(Items from a data source)
══════════════════════════════

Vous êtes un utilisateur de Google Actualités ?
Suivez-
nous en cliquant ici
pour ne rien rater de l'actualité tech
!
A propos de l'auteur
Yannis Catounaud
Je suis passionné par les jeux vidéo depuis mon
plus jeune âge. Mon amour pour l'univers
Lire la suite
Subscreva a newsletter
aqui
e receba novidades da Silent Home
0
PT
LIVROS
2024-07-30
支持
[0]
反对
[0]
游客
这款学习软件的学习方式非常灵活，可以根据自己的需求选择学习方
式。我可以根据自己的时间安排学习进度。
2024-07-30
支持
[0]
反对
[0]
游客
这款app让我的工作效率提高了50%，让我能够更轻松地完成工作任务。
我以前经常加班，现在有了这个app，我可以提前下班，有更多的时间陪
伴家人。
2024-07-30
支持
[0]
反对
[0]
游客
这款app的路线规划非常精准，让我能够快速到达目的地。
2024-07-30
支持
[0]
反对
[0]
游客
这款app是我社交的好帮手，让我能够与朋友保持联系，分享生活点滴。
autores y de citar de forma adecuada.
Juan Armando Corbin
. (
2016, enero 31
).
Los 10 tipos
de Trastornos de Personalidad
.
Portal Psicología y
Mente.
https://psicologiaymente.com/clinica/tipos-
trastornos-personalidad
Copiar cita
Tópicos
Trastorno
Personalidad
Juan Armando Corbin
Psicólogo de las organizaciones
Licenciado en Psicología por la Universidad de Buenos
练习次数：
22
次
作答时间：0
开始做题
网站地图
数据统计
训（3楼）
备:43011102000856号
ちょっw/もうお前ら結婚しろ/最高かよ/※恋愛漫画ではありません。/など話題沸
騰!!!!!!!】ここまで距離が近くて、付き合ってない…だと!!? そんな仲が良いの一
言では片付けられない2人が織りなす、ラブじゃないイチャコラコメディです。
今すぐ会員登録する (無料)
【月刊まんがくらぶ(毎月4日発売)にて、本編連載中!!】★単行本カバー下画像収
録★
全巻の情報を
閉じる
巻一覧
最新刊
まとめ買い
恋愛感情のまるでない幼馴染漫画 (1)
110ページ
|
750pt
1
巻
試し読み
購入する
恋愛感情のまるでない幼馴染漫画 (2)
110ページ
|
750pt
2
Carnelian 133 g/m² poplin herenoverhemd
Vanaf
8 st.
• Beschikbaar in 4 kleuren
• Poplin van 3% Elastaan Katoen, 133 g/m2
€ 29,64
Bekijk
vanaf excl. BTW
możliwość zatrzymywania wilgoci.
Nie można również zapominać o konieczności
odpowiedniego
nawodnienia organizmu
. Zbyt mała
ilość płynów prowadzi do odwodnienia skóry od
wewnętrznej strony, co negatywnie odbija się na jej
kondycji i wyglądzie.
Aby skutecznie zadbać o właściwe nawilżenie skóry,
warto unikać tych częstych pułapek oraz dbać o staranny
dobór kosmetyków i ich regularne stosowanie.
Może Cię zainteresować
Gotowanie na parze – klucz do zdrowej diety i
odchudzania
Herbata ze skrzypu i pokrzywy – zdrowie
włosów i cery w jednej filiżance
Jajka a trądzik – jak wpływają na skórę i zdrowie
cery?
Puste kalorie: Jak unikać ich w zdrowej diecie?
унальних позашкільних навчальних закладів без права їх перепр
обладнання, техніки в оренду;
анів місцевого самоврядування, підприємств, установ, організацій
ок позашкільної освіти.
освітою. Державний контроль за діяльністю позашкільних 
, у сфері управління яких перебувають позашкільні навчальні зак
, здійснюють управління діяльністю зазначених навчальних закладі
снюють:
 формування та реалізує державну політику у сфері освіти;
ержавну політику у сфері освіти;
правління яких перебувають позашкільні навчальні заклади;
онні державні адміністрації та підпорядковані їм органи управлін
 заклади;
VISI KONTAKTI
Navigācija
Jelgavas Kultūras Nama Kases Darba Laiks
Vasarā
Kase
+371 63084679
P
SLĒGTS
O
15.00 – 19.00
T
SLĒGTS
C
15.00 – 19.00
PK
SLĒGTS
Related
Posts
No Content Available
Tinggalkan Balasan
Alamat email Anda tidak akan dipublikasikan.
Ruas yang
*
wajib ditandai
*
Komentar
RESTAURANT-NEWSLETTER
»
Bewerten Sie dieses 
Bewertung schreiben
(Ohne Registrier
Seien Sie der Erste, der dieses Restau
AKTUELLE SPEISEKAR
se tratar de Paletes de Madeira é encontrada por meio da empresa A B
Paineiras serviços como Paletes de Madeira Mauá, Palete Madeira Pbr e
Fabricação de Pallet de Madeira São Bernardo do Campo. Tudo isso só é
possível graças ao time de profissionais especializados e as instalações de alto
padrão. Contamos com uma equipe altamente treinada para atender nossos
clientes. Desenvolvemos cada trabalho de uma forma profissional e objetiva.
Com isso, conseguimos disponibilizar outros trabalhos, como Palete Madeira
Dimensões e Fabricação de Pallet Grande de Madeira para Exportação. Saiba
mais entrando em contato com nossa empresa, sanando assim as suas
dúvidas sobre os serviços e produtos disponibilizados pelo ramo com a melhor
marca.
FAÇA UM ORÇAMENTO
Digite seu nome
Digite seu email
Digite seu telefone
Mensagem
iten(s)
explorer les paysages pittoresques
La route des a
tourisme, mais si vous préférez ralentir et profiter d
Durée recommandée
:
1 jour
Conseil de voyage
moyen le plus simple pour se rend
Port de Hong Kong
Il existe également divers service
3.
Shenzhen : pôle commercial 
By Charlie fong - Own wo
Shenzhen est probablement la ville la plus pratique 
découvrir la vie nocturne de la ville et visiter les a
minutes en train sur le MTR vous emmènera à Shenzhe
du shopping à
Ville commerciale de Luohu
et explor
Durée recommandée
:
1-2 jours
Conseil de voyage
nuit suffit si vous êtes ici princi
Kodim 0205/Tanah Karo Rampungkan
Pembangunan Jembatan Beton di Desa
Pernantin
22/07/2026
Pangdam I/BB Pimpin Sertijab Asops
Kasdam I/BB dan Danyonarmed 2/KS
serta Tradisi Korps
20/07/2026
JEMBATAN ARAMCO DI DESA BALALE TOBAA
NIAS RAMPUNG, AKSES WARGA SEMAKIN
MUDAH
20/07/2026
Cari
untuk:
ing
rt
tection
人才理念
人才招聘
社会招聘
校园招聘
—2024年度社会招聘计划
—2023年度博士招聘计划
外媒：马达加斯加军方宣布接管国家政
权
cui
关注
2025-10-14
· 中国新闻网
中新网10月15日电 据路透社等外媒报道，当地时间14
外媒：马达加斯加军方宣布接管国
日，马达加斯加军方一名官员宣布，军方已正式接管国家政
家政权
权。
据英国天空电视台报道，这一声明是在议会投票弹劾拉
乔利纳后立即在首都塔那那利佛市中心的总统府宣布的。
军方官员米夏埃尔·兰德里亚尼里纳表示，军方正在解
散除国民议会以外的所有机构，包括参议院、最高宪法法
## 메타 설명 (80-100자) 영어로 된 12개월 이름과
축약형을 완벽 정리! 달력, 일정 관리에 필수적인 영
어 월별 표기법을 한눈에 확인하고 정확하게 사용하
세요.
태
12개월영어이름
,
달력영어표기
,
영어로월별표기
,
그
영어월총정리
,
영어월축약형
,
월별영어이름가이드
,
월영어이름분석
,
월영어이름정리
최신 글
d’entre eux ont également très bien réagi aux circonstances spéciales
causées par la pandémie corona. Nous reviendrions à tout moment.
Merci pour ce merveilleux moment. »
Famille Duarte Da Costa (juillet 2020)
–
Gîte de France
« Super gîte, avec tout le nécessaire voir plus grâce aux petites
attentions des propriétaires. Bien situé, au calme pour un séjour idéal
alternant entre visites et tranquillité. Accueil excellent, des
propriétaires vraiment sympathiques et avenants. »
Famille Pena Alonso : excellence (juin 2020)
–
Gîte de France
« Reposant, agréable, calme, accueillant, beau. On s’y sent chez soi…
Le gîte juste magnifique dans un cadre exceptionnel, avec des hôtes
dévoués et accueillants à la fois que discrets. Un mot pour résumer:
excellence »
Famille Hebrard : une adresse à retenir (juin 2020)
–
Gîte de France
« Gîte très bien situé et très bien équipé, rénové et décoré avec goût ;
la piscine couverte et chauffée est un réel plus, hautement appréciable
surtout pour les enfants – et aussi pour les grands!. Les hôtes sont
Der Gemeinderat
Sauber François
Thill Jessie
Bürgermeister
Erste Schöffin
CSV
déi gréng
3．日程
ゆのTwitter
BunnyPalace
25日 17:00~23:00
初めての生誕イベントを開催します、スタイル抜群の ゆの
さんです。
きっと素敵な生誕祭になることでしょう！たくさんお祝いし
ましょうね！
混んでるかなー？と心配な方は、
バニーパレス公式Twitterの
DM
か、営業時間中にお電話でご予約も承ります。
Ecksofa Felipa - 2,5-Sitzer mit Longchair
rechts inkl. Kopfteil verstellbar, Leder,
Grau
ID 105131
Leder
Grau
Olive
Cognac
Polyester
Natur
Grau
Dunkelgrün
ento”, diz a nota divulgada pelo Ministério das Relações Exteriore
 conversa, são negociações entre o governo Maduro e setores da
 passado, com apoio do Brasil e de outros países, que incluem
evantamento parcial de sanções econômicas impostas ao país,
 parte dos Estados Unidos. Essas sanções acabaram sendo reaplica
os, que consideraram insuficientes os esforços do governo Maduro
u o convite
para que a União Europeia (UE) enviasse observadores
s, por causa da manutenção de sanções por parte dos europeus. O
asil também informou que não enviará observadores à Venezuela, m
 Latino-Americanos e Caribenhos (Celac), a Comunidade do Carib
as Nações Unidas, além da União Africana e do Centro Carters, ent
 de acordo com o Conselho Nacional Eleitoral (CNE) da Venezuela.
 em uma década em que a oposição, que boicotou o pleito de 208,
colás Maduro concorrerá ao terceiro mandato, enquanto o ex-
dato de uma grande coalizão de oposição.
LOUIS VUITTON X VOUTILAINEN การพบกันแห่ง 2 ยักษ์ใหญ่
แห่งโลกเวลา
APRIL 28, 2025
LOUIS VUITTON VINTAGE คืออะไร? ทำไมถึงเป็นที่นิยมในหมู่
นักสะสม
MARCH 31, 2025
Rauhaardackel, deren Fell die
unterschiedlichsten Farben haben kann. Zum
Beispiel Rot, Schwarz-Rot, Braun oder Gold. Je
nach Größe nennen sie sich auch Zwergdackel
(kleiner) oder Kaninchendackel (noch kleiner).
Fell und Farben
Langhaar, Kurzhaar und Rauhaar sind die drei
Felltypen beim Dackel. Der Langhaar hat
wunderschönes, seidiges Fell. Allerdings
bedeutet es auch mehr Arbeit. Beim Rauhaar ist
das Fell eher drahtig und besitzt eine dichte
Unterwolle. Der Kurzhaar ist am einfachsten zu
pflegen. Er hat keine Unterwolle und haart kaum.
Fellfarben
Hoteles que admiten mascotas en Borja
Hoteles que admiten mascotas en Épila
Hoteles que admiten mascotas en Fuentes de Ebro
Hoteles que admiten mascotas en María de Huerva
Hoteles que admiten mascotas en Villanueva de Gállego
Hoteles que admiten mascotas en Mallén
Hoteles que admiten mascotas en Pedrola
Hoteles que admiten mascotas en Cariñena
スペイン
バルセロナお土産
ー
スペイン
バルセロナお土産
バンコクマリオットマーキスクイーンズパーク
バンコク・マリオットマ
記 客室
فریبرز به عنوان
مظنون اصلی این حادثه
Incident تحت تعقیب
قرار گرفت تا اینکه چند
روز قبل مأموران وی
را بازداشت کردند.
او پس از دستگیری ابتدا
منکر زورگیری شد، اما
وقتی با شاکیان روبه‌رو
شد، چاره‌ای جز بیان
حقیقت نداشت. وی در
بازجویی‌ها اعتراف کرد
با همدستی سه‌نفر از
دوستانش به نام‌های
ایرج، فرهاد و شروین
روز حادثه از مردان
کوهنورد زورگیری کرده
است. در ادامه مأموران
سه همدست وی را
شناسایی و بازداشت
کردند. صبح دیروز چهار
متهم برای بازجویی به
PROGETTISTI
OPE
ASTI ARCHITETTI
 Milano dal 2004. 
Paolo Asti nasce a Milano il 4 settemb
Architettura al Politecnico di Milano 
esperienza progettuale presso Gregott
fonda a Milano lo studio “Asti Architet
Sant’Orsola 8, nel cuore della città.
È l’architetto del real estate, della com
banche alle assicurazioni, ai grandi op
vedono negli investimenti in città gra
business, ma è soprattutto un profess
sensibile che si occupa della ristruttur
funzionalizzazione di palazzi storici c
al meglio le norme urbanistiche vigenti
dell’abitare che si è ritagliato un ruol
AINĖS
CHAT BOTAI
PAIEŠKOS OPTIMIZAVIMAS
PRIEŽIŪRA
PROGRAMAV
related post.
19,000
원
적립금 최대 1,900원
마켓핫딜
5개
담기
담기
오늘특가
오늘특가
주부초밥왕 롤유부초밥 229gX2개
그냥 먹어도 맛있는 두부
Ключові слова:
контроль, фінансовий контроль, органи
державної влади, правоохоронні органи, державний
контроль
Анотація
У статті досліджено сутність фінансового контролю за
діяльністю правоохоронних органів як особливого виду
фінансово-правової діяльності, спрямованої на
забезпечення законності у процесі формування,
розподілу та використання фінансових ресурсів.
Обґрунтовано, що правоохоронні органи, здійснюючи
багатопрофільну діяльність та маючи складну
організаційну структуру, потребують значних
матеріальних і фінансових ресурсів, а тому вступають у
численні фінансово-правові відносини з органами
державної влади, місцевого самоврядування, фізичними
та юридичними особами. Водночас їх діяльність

══════════════════════════════

• **WHAT NEEDS TO BE DONE**
Could you copy, word for word, every line of the listing from its first line down to and including the line that contains "Subscreva a newsletter"?

• **WRITTEN SOLUTION**
Vous êtes un utilisateur de Google Actualités ?
Suivez-
nous en cliquant ici
pour ne rien rater de l'actualité tech
!
A propos de l'auteur
Yannis Catounaud
Je suis passionné par les jeux vidéo depuis mon
plus jeune âge. Mon amour pour l'univers
Lire la suite
Subscreva a newsletter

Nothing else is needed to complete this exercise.